Yes, Dutton. And what might those values be? The values of inclusion, of embracing difference, of learning and growing together? No, you’re just like Tony Abbott – resentful of the fact that our multicultural nation isn’t some pale reflection of mother England.

Can’t you damn right-wingers see our amazing potential? Are you unable to move beyond your petty mindscapes and see the obvious? Our country is uniquely positioned to be a visionary world leader, to develop a model of social and economic organisation that might arrest humanity’s headlong rush towards self-destruction. Why can’t you see that?

In Australia, our multicultural experiment is working. We just need to accelerate its development.
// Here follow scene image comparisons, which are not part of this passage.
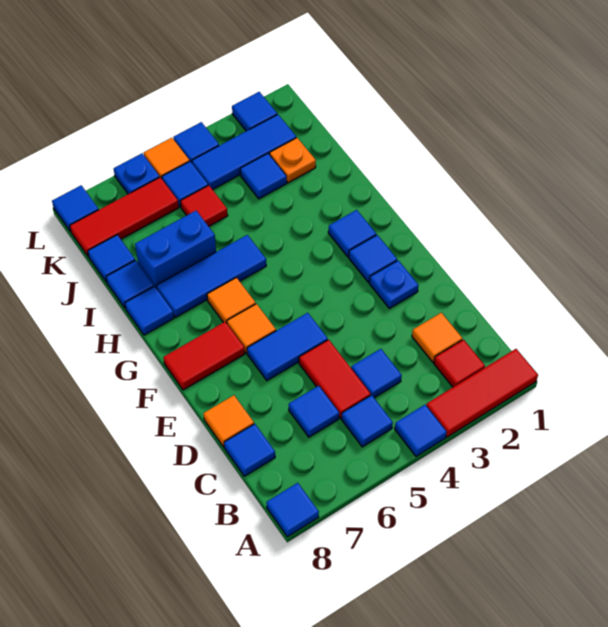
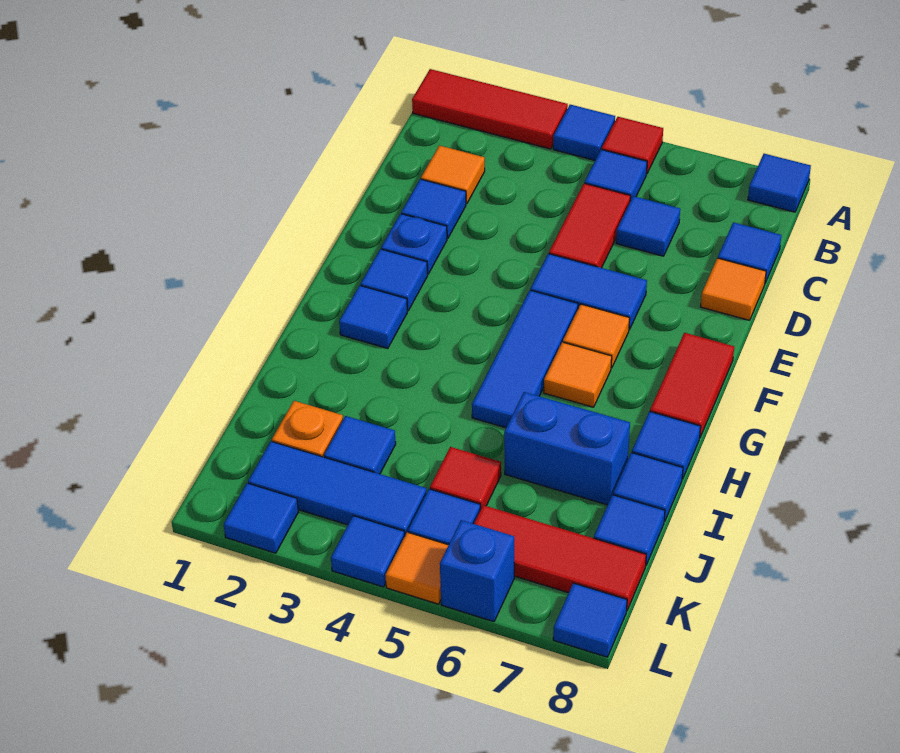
red tile B2 level 1 -> red tile A5 level 1
blue tile C4 level 1 -> blue tile D2 level 1
red tile F7:F8 level 1 -> red tile F8:G8 level 1
blue tile H5:H7 level 1 -> blue tile F5:H5 level 1
blue plate L6 level 1 -> blue brick L6 level 1

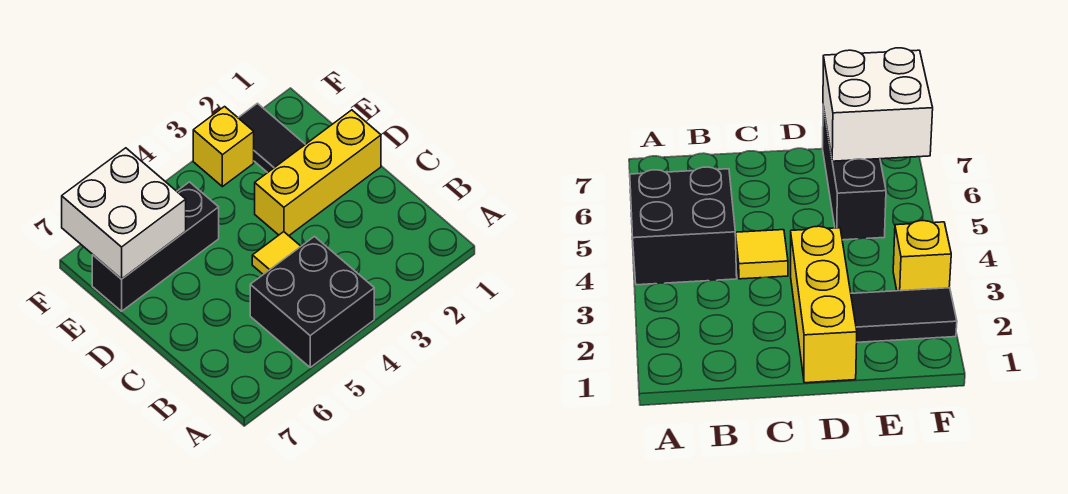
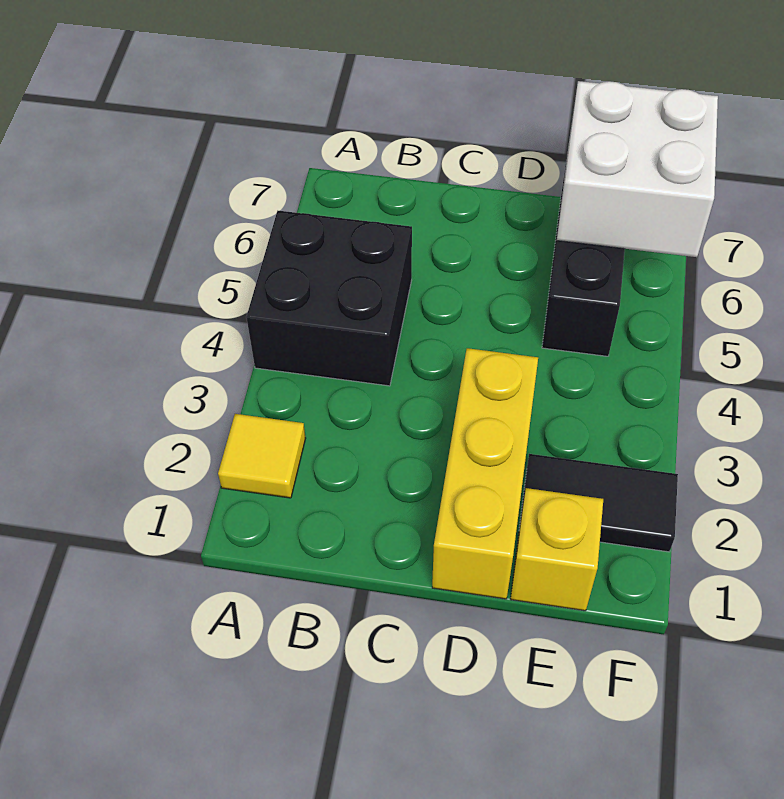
yellow tile C4 level 1 -> yellow tile A2 level 1
yellow brick F3 level 1 -> yellow brick E1 level 1

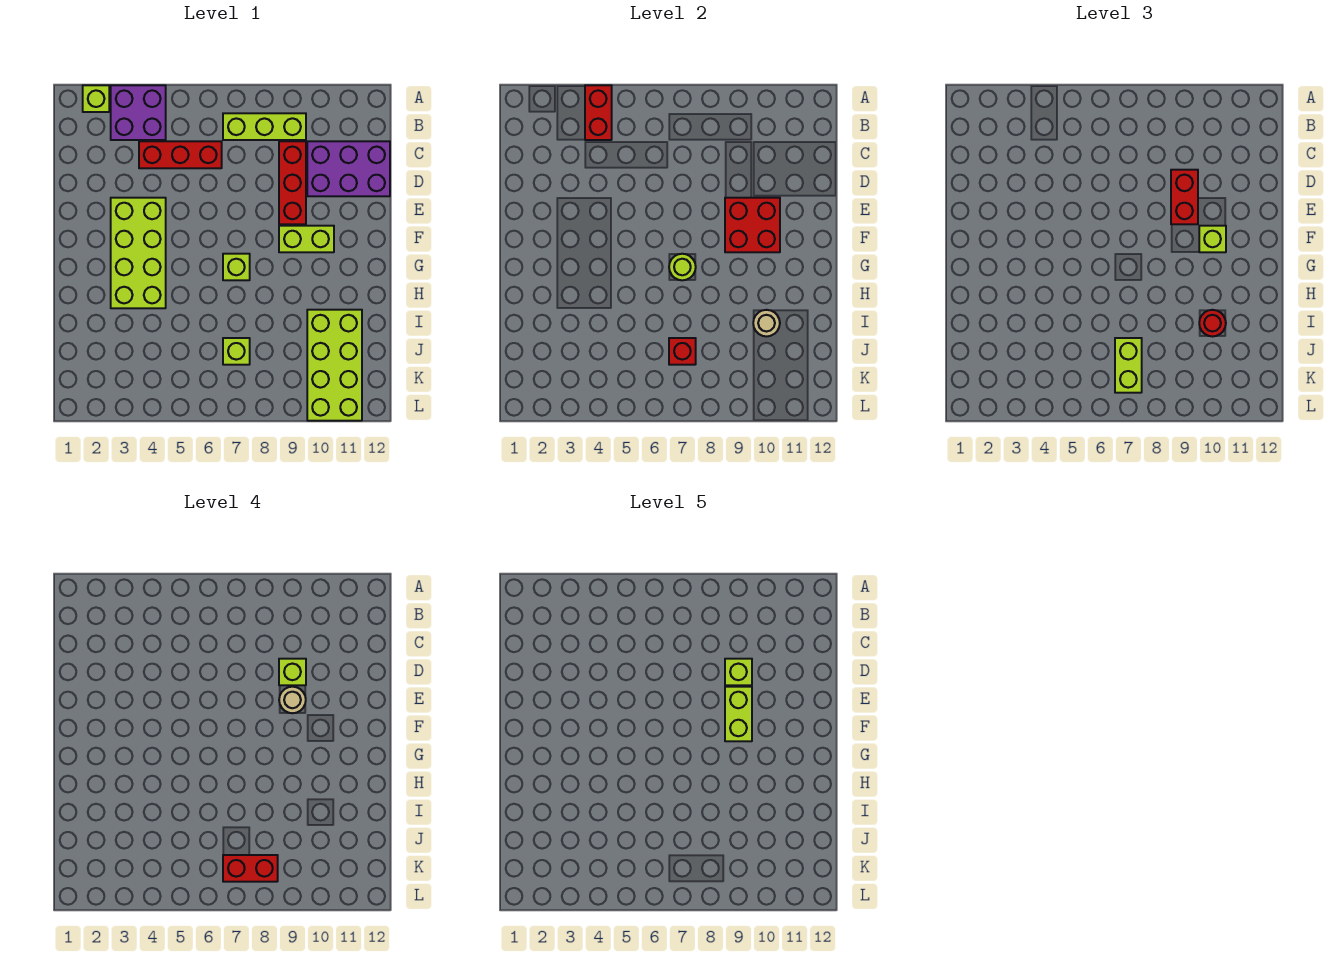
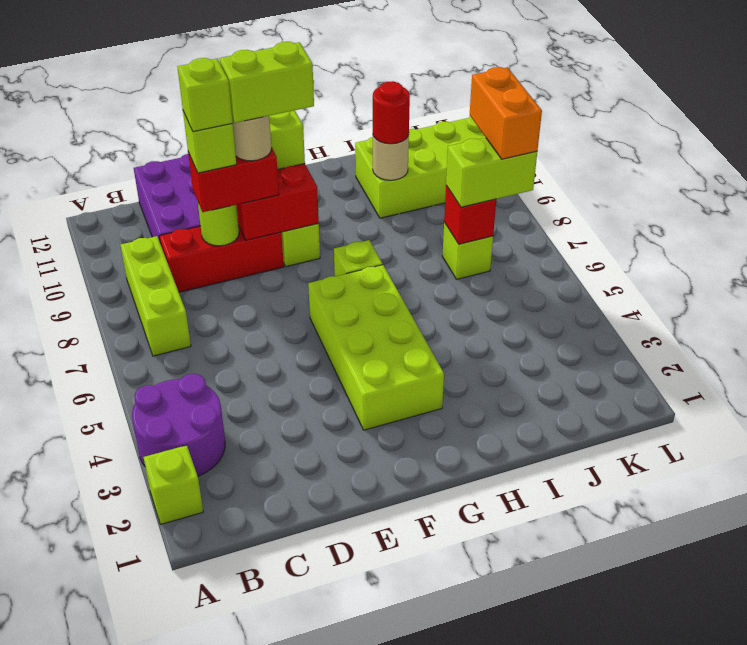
purple brick A3:B4 level 1 -> purple round brick A3:B4 level 1
red brick A4:B4 level 2 -> none
red brick C4:C6 level 1 -> none
lime brick E3:H4 level 1 -> lime brick F3:G6 level 1
lime round brick G7 level 2 -> lime round brick D9 level 2
red brick K7:K8 level 4 -> orange brick K7:K8 level 4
That process will require that you step down, Dutton. Just removing your toxic voice (and several others) from the arena of our public debate will give our community clear air to breathe, live and grow, together.

I believe that overseas travel and exposure to other societies and cultures should be a mandatory part of our education system.

Why should young Australians’ first taste of world travel be landing in an overseas war zone, wearing camouflage gear and carrying a gun?

Surely they need to see the world in a time of peace, to find themselves surrounded by sights, sounds, smells, tastes and textures beyond those they’ve grown up with. Just to broaden their minds and open their hearts …

And I don’t mean catch a train to Footscray. While Footscray itself is well worth a visit, it still exists within the Australian paradigm, a paradigm which locks us into a bow-to-the-queen and follow-the-USA mentality, a paradigm which tries to foist a “last-refuge-of a-scoundrel” patriotism upon us all, a form of nationalism which implies and seeks to entrench a concept of white superiority which only exists in the minds of little men.

No, young Aussies. I mean: go overseas. Immerse yourself. Place yourselves on a foreign street, in a community whose language you don’t speak. Learn that communication beyond speech is possible, when the need is there. Understand that that foreign-looking brother or sister is quite willing to advise and assist you, even make you welcome in the community he or she loves.

Please, know the joy of travel. Learn to be thankful for the warmth of acceptance. Learn to share that warmth. Don’t stand on our beaches flinging stones at new arrivals.

Our Prime Minister Turnbull is quite good at playing the role of Multicultural Mal when it suits him, when the cameras are rolling.

But by their hypocrisy shall ye know them: one day Turnbull participates in a blatant attack upon our African community, enthusiastically endorsing Dutton’s vicious “African gangs” smears, the next he’s all smiles, graciously gushing and grinning like a wolf as he effusively welcomes Kenyan-Australian Senator Lucy Gichuhi to the Coalition dark side.

And then we get: “There’s no one more Australian than Barnaby Joyce!”

Actually, we get the government we deserve.

It’s really no surprise that our federal government and its brain-farts, thought bubbles and vitriolic public utterances simply reflects the confused and split personality that is our Australian psyche today.

Nothing is more illustrative of our schizophrenic national identity than the annual Australia Day/Invasion Day debate.

Poisoned by the leftover white entitlement of our colonial past so blatantly sprayed about by the Abbotts, Duttons, Turnbulls, Bernardis, Sheltons, Bolts etc. among us, public debate in Australia is constantly tainted by the rhetoric of division, of judgment, of racist bigotry, of intolerance and fear of the “other”.

It’s simple really. Do we want a united, inclusive nation?

Do we really want to live in that mythical land of the Fair Go?

Or do we want the division, the racism, the cruelty and contempt for our most disadvantaged being dished up daily by a government owned and operated by billionaires and bastards?

One thing is clear: A government that constantly singles out particular social sectors for demonisation can never unite our nation. Right-wing divisiveness is scarring Australia’s soul. To reject division and reclaim our nation’s heart, we must reject this government.